The Beverly Hills Unified School District implemented another phase of its safety program in 2018, to begin in the fall of 2019. The school district could become "the most advanced public school district in the nation when it comes to safety."

===Subway extension===
The BHUSD Board of Education opposed LA Metro's proposal to have the D Line Extension tunnel beneath Beverly Hills High School with concerns about incineration by underground gases, poisoning from fumes, terrorist attacks, and underground construction accidents. The school board spent several million dollars in legal fees and appealed to then Transportation Secretary Elaine Chao and Donald Trump to cut off federal funding for the project. In May 2021, Judge George H. Wu granted a motion for summary judgment in favor of the Metro.

===Credit card misuse===
According to the LA Times, Superintendent Robert Pellicone was fired after it was discovered that he used the district's card to "run up bar and hotel tabs in Beverly Hills, San Francisco, and other cities." Superintendent Robert Pellicone claimed he was fired due to his sexuality.

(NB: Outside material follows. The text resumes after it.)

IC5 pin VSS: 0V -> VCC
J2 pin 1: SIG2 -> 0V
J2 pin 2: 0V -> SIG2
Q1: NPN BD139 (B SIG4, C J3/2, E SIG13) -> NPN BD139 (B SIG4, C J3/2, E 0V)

===Flying of the Flag of Israel===
In August 2025, the school board gathered media coverage for its decision to fly the flag of Israel during the month of May. Board member Sigalie Sabag, who supported the motion, said "this is a time right now that Jews are being killed and slaughtered on the street, and threats are happening." Opponents of the measure criticizes the action as blurring the line between supporting the Jewish community and endorsing the actions of the Israeli government during the Gaza war and not recognizing that other ethnic and religious groups exist within the school district. CAIR voiced its opposition stating that the action “is deeply insensitive and distressing to Palestinian students who have lost countless family members to Israel’s violent military campaign.”